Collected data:
----------

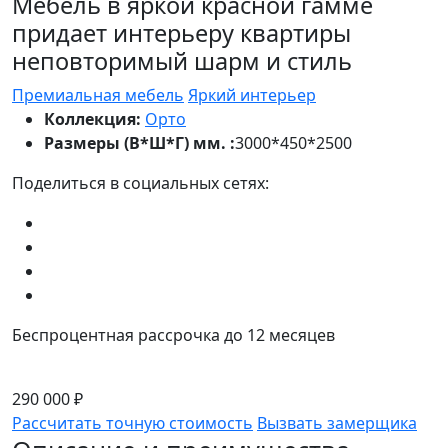
Мебель в яркой красной гамме
придает интерьеру квартиры
неповторимый шарм и стиль
Премиальная мебель
Яркий интерьер
Коллекция:
Орто
Размеры (В*Ш*Г) мм. :
3000*450*2500
Поделиться в социальных сетях:
Беспроцентная рассрочка до 12 месяцев
290 000 ₽
Рассчитать точную стоимость
Вызвать замерщика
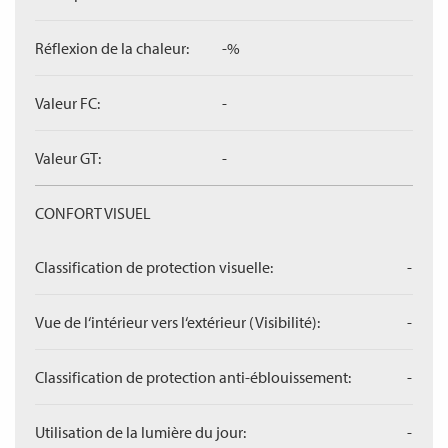
Réflexion de la chaleur:
-%
Valeur FC:
-
Valeur GT:
-
CONFORT VISUEL
Classification de protection visuelle:
-
Vue de l‘intérieur vers l‘extérieur (Visibilité):
-
Classification de protection anti-éblouissement:
-
Utilisation de la lumière du jour:
-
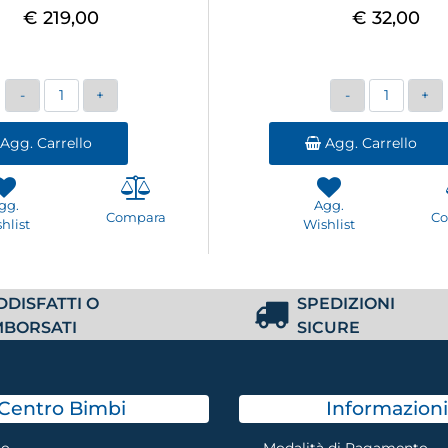
€ 219,00
€ 32,00
Quantità
Quantità
Agg. Carrello
Agg. Carrello
gg.
Agg.
Compara
C
hlist
Wishlist
DDISFATTI O
SPEDIZIONI
MBORSATI
SICURE
Centro Bimbi
Informazioni
mo
Modalità di Pagamento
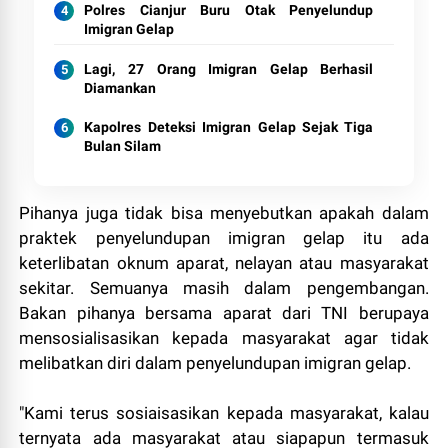
Polres Cianjur Buru Otak Penyelundup
Imigran Gelap
Lagi, 27 Orang Imigran Gelap Berhasil
Diamankan
Kapolres Deteksi Imigran Gelap Sejak Tiga
Bulan Silam
Pihanya juga tidak bisa menyebutkan apakah dalam
praktek penyelundupan imigran gelap itu ada
keterlibatan oknum aparat, nelayan atau masyarakat
sekitar. Semuanya masih dalam pengembangan.
Bakan pihanya bersama aparat dari TNI berupaya
mensosialisasikan kepada masyarakat agar tidak
melibatkan diri dalam penyelundupan imigran gelap.
"Kami terus sosiaisasikan kepada masyarakat, kalau
ternyata ada masyarakat atau siapapun termasuk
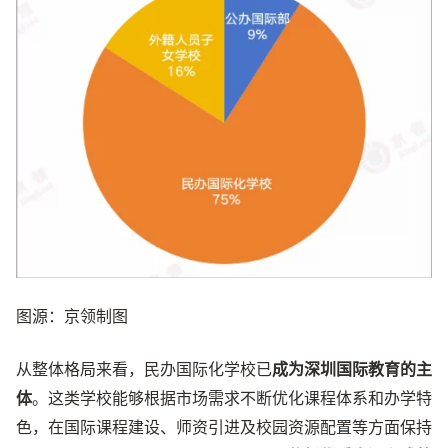
图源：京领制图
从整体格局来看，民办国际化学校已
成为深圳国际教育的主
体
。这类学校能够根据市场需求不断优化课程体系和办学特
色，在国际课程建设、师资引进及校园资源配置等方面保持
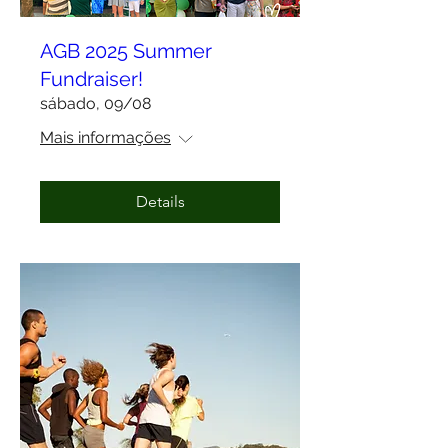
AGB 2025 Summer
Fundraiser!
sábado, 09/08
Mais informações
Details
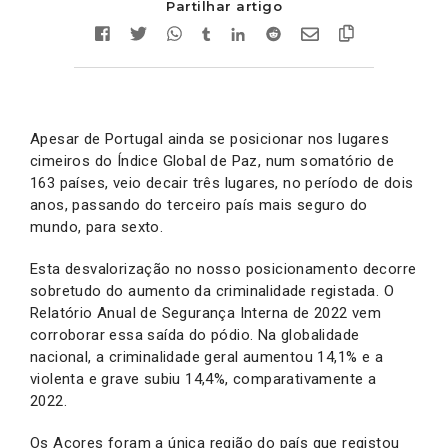
Partilhar artigo
Apesar de Portugal ainda se posicionar nos lugares
cimeiros do Índice Global de Paz, num somatório de
163 países, veio decair três lugares, no período de dois
anos, passando do terceiro país mais seguro do
mundo, para sexto.
Esta desvalorização no nosso posicionamento decorre
sobretudo do aumento da criminalidade registada. O
Relatório Anual de Segurança Interna de 2022 vem
corroborar essa saída do pódio. Na globalidade
nacional, a criminalidade geral aumentou 14,1% e a
violenta e grave subiu 14,4%, comparativamente a
2022.
Os Açores foram a única região do país que registou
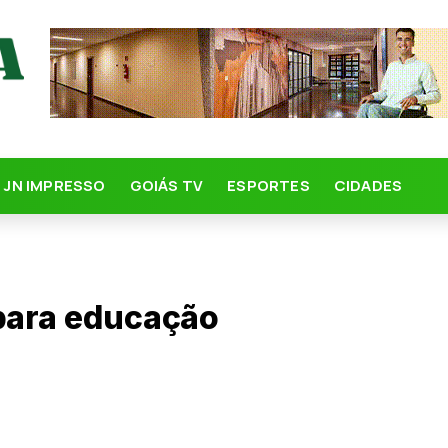
JN IMPRESSO
GOIÁS TV
ESPORTES
CIDADES
 para educação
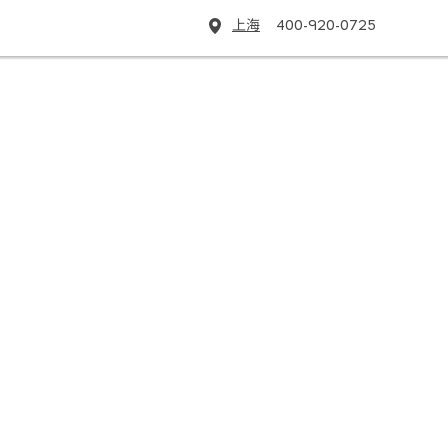
上海
400-920-0725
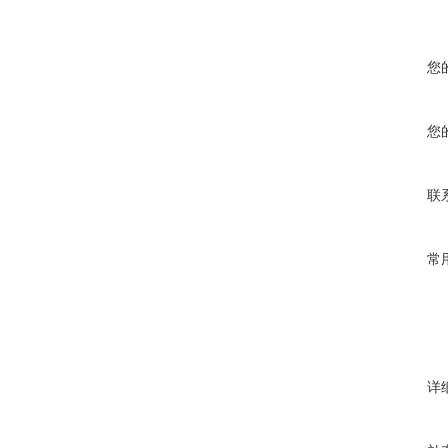
您
您
联
常
详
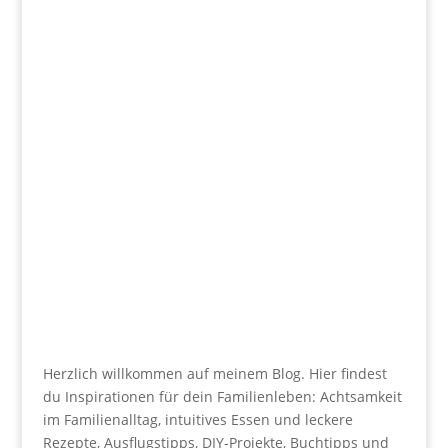
Herzlich willkommen auf meinem Blog. Hier findest
du Inspirationen für dein Familienleben: Achtsamkeit
im Familienalltag, intuitives Essen und leckere
Rezepte, Ausflugstipps, DIY-Projekte, Buchtipps und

----------

* Task description
Output the records above verbatim. Pictures stay out.

* Result of this exercise
Мебель в яркой красной гамме
придает интерьеру квартиры
неповторимый шарм и стиль
Премиальная мебель
Яркий интерьер
Коллекция:
Орто
Размеры (В*Ш*Г) мм. :
3000*450*2500
Поделиться в социальных сетях:
Беспроцентная рассрочка до 12 месяцев
290 000 ₽
Рассчитать точную стоимость
Вызвать замерщика
Réflexion de la chaleur:
-%
Valeur FC:
-
Valeur GT:
-
CONFORT VISUEL
Classification de protection visuelle:
-
Vue de l‘intérieur vers l‘extérieur (Visibilité):
-
Classification de protection anti-éblouissement:
-
Utilisation de la lumière du jour:
-
€ 219,00
€ 32,00
Quantità
Quantità
Agg. Carrello
Agg. Carrello
gg.
Agg.
Compara
C
hlist
Wishlist
DDISFATTI O
SPEDIZIONI
MBORSATI
SICURE
Centro Bimbi
Informazioni
mo
Modalità di Pagamento
Polres Cianjur Buru Otak Penyelundup
Imigran Gelap
Lagi, 27 Orang Imigran Gelap Berhasil
Diamankan
Kapolres Deteksi Imigran Gelap Sejak Tiga
Bulan Silam
Pihanya juga tidak bisa menyebutkan apakah dalam
praktek penyelundupan imigran gelap itu ada
keterlibatan oknum aparat, nelayan atau masyarakat
sekitar. Semuanya masih dalam pengembangan.
Bakan pihanya bersama aparat dari TNI berupaya
mensosialisasikan kepada masyarakat agar tidak
melibatkan diri dalam penyelundupan imigran gelap.
"Kami terus sosiaisasikan kepada masyarakat, kalau
ternyata ada masyarakat atau siapapun termasuk
图源：京领制图
从整体格局来看，民办国际化学校已
成为深圳国际教育的主
体
。这类学校能够根据市场需求不断优化课程体系和办学特
色，在国际课程建设、师资引进及校园资源配置等方面保持
AGB 2025 Summer
Fundraiser!
sábado, 09/08
Mais informações
Details
Partilhar artigo
Apesar de Portugal ainda se posicionar nos lugares
cimeiros do Índice Global de Paz, num somatório de
163 países, veio decair três lugares, no período de dois
anos, passando do terceiro país mais seguro do
mundo, para sexto.
Esta desvalorização no nosso posicionamento decorre
sobretudo do aumento da criminalidade registada. O
Relatório Anual de Segurança Interna de 2022 vem
corroborar essa saída do pódio. Na globalidade
nacional, a criminalidade geral aumentou 14,1% e a
violenta e grave subiu 14,4%, comparativamente a
2022.
Os Açores foram a única região do país que registou
JN IMPRESSO
GOIÁS TV
ESPORTES
CIDADES
 para educação
上海
400-920-0725
您
您
联
常
详
Herzlich willkommen auf meinem Blog. Hier findest
du Inspirationen für dein Familienleben: Achtsamkeit
im Familienalltag, intuitives Essen und leckere
Rezepte, Ausflugstipps, DIY-Projekte, Buchtipps und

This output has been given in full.